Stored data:
(begin)
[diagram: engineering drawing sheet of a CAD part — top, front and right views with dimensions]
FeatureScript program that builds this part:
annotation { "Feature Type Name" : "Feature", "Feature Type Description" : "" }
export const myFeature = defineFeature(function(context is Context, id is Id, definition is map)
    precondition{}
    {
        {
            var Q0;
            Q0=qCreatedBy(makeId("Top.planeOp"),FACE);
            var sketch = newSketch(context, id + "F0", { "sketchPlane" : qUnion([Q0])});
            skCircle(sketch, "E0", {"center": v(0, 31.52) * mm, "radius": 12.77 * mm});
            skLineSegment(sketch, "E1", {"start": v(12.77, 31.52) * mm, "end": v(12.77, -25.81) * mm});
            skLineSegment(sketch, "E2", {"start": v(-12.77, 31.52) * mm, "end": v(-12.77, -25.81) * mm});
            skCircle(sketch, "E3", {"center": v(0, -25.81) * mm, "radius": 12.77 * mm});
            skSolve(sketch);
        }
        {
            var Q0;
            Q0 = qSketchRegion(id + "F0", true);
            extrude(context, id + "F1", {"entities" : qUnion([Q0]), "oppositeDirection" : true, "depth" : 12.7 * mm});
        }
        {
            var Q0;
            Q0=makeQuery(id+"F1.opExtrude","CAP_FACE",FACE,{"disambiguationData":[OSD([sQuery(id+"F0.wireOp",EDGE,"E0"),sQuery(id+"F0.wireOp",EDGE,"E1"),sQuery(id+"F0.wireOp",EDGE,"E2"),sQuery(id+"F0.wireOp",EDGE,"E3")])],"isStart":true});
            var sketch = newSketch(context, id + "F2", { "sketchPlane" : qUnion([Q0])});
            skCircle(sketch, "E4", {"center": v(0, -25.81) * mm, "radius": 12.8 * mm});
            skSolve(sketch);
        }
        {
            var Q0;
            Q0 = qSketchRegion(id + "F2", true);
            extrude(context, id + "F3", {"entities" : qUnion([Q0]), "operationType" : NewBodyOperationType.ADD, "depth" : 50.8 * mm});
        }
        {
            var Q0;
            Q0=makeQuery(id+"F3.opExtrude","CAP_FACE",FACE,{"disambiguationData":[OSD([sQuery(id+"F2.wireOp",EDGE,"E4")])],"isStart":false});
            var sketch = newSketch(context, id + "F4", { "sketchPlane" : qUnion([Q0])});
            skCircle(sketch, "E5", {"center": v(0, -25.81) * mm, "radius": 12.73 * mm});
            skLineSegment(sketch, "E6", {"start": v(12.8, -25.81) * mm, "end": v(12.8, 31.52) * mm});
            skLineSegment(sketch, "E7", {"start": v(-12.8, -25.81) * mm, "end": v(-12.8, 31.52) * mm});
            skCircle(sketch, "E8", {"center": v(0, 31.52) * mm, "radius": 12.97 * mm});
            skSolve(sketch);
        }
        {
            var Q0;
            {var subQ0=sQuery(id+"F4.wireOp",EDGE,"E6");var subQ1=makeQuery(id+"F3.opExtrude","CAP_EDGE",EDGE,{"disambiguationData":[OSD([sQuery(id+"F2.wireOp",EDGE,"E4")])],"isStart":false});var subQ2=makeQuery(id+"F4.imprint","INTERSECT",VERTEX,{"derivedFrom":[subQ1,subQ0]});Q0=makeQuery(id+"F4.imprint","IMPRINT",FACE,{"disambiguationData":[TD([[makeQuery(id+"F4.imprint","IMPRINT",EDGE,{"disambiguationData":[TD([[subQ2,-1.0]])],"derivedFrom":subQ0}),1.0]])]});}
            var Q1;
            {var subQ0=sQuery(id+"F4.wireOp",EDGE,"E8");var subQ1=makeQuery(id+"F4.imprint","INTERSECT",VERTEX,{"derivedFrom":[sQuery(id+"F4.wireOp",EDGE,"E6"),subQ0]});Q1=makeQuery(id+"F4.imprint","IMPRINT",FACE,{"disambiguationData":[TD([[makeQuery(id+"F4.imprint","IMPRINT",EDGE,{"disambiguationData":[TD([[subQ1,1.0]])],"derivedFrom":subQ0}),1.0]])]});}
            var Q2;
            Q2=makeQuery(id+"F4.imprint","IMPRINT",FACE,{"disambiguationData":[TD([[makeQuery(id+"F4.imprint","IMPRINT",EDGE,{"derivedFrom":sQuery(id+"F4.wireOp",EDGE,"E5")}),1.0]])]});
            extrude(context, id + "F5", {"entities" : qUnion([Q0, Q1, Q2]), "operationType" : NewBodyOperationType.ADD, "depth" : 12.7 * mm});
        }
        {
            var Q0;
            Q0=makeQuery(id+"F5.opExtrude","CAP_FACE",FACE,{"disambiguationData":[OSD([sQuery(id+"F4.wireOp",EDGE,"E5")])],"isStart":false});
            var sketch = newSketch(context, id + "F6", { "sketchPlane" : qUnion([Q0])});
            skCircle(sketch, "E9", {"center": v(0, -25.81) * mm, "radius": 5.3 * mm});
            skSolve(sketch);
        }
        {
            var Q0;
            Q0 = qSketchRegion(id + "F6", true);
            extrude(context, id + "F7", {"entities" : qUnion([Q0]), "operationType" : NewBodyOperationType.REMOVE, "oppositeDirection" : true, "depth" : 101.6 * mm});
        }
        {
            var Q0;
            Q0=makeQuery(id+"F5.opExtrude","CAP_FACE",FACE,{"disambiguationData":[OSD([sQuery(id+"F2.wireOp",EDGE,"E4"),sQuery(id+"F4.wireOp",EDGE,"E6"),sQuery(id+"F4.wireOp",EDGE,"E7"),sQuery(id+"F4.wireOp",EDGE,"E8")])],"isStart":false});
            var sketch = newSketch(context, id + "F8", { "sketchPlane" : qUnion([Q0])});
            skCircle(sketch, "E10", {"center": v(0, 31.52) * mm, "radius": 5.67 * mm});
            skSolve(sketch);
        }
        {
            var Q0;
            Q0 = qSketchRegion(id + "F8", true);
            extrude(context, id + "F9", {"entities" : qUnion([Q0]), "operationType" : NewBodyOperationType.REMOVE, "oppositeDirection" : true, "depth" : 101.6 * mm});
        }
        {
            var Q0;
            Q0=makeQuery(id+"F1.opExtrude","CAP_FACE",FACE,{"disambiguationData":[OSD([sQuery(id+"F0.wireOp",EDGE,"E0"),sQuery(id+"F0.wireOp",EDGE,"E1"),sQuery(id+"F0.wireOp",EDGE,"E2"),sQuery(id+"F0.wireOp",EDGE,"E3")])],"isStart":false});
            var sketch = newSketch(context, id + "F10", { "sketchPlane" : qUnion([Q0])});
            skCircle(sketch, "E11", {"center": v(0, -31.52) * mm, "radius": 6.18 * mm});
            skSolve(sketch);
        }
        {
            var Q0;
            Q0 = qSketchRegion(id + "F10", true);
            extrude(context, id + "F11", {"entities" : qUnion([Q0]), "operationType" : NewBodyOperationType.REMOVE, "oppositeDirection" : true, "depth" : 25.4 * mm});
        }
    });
(end)
What is expected:
From the listing above, pull out each line that contains the string "skCircle" and reproduce those lines unchanged.

Written response:
            skCircle(sketch, "E0", {"center": v(0, 31.52) * mm, "radius": 12.77 * mm});
            skCircle(sketch, "E3", {"center": v(0, -25.81) * mm, "radius": 12.77 * mm});
            skCircle(sketch, "E4", {"center": v(0, -25.81) * mm, "radius": 12.8 * mm});
            skCircle(sketch, "E5", {"center": v(0, -25.81) * mm, "radius": 12.73 * mm});
            skCircle(sketch, "E8", {"center": v(0, 31.52) * mm, "radius": 12.97 * mm});
            skCircle(sketch, "E9", {"center": v(0, -25.81) * mm, "radius": 5.3 * mm});
            skCircle(sketch, "E10", {"center": v(0, 31.52) * mm, "radius": 5.67 * mm});
            skCircle(sketch, "E11", {"center": v(0, -31.52) * mm, "radius": 6.18 * mm});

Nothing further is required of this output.